Klaus Beckmann
Dietrich Buxtehudes Orgelwerke
Überlieferung – Edition – Historisch legitimierte Aufführungspraxis
Klaus Beckmann, geboren 1935, hat nicht nur bei zwei Verlagen Gesamtausgaben der Orgelwerke von Dietrich Buxtehude vorgelegt, sondern auch zahlreiche Beiträge zu seiner Methodik verfasst, mit der er einen aus seiner Sicht überzeugenden Notentext erarbeiten konnte, obwohl die Präludien und Choralbearbeitungen nur in zum Teil mehr oder weniger fehlerhaften Abschriften auf uns gekommen sind. Das war in den Vorworten und Kritischen Berichten der Notenbände nur in sehr verkürzter Weise möglich.

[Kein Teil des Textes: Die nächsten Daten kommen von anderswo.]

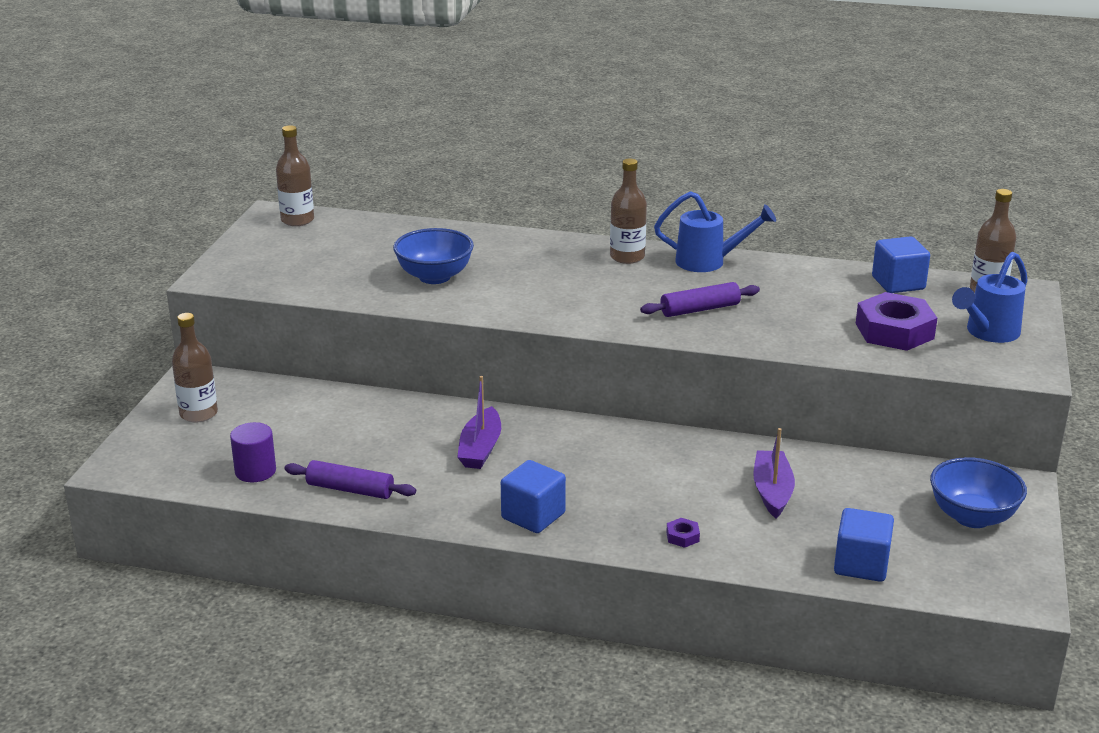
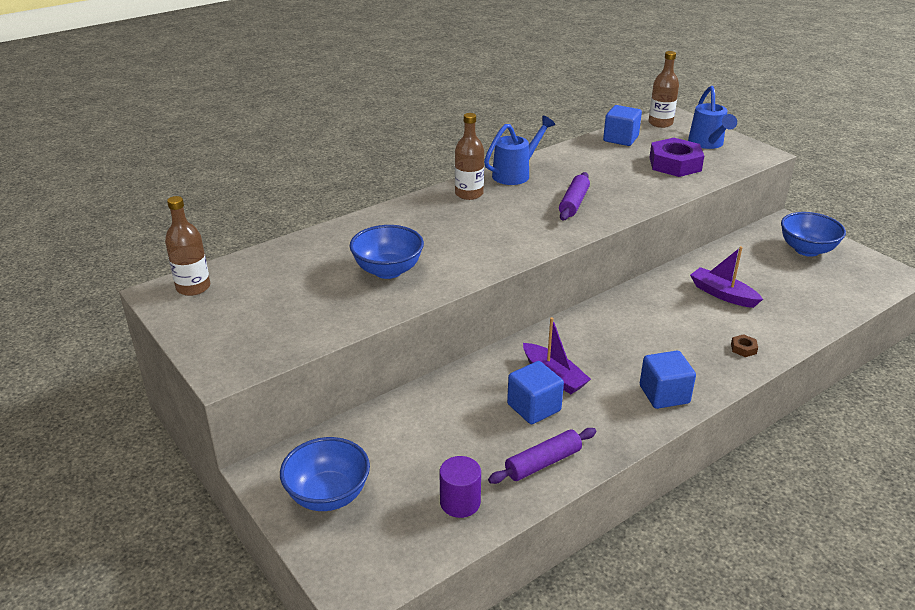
camera: 50 degrees left, 5 degrees up
(198, 414) = (328, 495): brown bottle -> blue bowl
(682, 536) = (743, 348): purple nut -> brown nut
(861, 565) = (826, 304): blue cube -> blue cube (534, 407)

Das vorliegende Buch gab ihm nun Gelegenheit, alles zu verbinden, zu ordnen und Updates zu liefern.
Am Anfang bietet Beckmann
eine Übersicht über die Quellenlage der Tastenmusik Buxtehudes und über seine mutmaßlichen Notationsgewohnheiten sowie über die uns heute oft anders notierten erhaltenen Abschriften. Kommentierte Auflistungen aller Neuausgaben, eine kurze Darstellung der Ornamentsymbole und deren vermutete Ausführung, eine Übersicht der Gesamteinspielungen auf Tonträgern, Biografisches und am Schluss ein Update der Nachweise von Beckmanns Richtigstellungen der Quellentexte bilden den Hauptinhalt des Bandes. Erstaunlicherweise werden dabei Buxtehudes Orgelchoräle noch nicht einmal erwähnt.
Die Darstellung der „Inneren Textkritik“ anhand mehrerer Beispiele ist das wichtigste Kapitel. In den sehr weitläufigen „Beiträgen zur historisch legitimierten Aufführungspraxis“ zitiert Beckmann größtenteils eigene Veröffentlichungen über direkte oder indirekte Hinweise aus Buxtehudes Umkreis über Artikulation, Temponahme usw., die als Anregungen für das Spiel von Buxtehudes Orgelwerken dienen können. Auch die Frage der Temperierung der Orgeln in Buxtehudes Umfeld, besonders der Instrumente von Arp Schnitger, schneidet Beckmann an. Meiner Meinung nach ist hier eine weitläufigere Diskussion nötig. Eine ausführliche Darstellung erfährt die Spielweise mit den Schwerpunkten Gliederung und Mikroartikulation. Beckmanns Vorschläge zur beispielhaften Lösung sind mit kurzen Notenbeispielen veranschaulicht. Seine Darstellung der Ausführung durch unterbrochene Balken, Bögen und Punkte erinnert an ältere Interpretationsausgaben, auch wenn natürlich alles sehr genau begründet ist. Ob das Buxtehude und seine Zeitgenossen beim Spielen nicht einfach extemporiert haben? Erst Organisten im 18. Jahrhundert, die flächiger komponiert und gespielt haben, wie z. B. Johann Gottfried Walther, haben sich dann in der Rückschau zu einigen ausgewählten Spieltechniken geäußert, die sie mal gelernt hatten.
Ich selbst hätte mir eine aus einer lebenslangen Beschäftigung des Autors mit dem Gesamtwerk Buxtehudes heraus gewachsene summarische Darstellung zu der Frage gewünscht, was eigentlich den Wert und den Reiz der Orgelmusik Buxtehudes ausmacht. Aber das war hier nicht das Thema. Trotz dieser oder jener Einwände ist das Buch als Ganzes sehr anregend und macht Lust darauf, weiter Buxtehude zu spielen.